→ **Text segment**

·····

Jordi Muñoz
- Full name: Jordi Muñoz Abreu
- Country (sports): Venezuela (2012–present) Spain (2005–2012)
- Born: 17 January 1990 (age 35) Barcelona, Spain
- Plays: Left-handed (two handed-backhand)
- Prize money: $41,468

Singles
- Career record: 1–6 (at ATP Tour level, Grand Slam level, and in Davis Cup)
- Career titles: 0
- Highest ranking: No. 659 (20 October 2014)

Doubles
- Career record: 3–0 (at ATP Tour level, Grand Slam level, and in Davis Cup)
- Career titles: 15 ITF
- Highest ranking: No. 291 (14 November 2016)

Team competitions
- Davis Cup: 4–6

= Jordi Muñoz Abreu =

Spanish-Venezuelan tennis player

Jordi Muñoz Abreu (born 17 January 1990) is a Spanish-Venezuelan tennis player.

Muñoz Abreu has a career high ATP singles ranking of No. 659 achieved on 20 October 2014 and a career high ATP doubles ranking of No. 291 achieved on 14 November 2016.

Muñoz Abreu has represented Venezuela at the Davis Cup where he has a W/L record of 4–6.

·····

→ **Problems to solve**
1. Using the tennis player profile, mark each statement as yes or no, and quote the words that decide it: (a) He was born in Barcelona. (b) He plays right-handed. (c) He has won at least one singles title.
2. Answer these questions from the tennis player profile:
(a) How much prize money has he earned?
(b) What is his highest doubles ranking, and on what date did he reach it?
(c) What is his win-loss record in the Davis Cup?

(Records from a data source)
·····

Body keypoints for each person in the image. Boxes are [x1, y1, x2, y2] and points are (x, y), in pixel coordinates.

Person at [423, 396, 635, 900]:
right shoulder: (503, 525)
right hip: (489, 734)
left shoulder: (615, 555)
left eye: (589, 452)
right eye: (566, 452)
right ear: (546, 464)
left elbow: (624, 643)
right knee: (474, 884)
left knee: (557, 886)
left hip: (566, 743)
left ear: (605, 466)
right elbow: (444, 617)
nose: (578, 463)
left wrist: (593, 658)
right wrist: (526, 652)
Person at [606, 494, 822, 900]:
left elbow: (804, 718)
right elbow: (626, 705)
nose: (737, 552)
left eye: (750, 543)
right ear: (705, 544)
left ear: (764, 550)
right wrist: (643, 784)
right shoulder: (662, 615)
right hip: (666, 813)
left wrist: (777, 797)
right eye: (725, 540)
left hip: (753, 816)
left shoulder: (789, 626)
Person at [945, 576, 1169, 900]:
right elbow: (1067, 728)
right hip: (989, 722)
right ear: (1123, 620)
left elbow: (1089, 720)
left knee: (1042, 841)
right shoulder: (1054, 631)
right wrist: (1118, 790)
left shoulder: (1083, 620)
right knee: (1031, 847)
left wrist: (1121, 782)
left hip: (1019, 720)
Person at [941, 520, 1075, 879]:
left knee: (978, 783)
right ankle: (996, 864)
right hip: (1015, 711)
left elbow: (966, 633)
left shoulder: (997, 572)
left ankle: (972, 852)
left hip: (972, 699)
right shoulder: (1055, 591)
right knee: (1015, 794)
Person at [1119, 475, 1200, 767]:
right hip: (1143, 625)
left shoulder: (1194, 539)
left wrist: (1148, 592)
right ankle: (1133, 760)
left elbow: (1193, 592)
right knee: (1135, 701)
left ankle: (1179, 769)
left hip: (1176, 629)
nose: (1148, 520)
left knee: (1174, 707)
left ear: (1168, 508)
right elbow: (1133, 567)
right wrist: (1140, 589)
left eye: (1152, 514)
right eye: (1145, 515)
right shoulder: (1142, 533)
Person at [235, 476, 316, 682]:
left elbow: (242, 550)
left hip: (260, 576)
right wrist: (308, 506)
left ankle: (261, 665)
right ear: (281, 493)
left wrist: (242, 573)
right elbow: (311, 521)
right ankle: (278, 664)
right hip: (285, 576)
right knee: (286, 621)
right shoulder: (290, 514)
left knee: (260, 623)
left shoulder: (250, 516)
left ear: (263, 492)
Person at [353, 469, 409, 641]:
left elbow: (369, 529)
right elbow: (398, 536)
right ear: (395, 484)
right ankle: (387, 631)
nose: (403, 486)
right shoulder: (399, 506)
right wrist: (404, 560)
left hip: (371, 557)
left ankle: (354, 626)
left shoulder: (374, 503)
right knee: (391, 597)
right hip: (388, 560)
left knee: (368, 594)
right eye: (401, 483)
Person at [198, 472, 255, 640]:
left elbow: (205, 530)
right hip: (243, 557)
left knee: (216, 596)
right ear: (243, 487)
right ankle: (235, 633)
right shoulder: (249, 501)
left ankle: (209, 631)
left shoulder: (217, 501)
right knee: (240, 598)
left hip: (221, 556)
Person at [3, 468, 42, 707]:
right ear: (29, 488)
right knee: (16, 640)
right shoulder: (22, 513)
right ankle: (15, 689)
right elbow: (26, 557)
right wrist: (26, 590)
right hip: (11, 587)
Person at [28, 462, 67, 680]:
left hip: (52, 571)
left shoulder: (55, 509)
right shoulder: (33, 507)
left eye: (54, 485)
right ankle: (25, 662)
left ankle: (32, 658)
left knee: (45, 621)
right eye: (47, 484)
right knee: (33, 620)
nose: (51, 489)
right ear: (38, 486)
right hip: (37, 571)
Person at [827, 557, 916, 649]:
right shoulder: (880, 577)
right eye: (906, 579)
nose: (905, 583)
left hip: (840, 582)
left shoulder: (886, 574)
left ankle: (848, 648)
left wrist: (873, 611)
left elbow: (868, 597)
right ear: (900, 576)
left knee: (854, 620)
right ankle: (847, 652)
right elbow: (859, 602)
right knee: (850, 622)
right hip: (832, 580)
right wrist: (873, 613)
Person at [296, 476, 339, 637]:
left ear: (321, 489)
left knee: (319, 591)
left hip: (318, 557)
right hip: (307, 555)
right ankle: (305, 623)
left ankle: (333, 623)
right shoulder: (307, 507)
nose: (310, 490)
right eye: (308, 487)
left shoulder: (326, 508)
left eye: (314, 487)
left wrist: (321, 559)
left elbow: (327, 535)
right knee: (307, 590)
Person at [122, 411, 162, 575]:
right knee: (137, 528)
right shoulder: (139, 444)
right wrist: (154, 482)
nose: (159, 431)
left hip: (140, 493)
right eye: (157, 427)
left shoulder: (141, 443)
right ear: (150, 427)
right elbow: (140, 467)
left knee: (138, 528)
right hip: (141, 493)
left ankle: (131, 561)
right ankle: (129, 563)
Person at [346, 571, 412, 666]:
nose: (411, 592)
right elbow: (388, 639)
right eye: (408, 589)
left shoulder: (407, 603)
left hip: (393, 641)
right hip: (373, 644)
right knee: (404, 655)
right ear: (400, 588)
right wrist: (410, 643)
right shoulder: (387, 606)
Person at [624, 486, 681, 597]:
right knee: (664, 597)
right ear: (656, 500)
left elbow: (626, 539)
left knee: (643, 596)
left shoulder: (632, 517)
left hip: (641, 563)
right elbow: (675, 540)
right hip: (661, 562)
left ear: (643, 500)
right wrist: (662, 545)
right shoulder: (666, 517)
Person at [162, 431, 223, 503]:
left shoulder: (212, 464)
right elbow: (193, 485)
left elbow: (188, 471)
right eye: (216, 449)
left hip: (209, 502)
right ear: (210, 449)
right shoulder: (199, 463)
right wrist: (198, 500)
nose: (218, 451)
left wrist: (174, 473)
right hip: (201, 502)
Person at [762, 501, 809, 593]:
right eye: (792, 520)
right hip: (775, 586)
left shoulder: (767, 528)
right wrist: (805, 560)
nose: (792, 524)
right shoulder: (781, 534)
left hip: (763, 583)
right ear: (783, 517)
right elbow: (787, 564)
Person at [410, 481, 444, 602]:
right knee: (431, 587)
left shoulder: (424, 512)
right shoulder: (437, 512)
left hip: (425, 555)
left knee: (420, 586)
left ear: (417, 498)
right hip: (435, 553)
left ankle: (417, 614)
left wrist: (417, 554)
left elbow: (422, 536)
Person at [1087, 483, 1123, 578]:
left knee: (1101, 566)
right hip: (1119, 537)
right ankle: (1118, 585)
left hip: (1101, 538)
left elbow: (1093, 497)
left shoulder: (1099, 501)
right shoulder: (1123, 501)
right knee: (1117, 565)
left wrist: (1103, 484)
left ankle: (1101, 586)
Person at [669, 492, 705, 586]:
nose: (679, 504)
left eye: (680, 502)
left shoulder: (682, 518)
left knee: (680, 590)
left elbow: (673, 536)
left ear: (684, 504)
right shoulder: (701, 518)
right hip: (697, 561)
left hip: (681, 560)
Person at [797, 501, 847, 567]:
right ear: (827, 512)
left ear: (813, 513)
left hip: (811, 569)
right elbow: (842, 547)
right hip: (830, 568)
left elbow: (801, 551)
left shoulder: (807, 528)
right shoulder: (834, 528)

·····

→ **Responses in order**
1.
(a) Yes: "Barcelona, Spain"
(b) No: "Left-handed (two handed-backhand)"
(c) No: "Career titles: 0"

2.
(a) $41,468
(b) No. 291, on 14 November 2016
(c) 4–6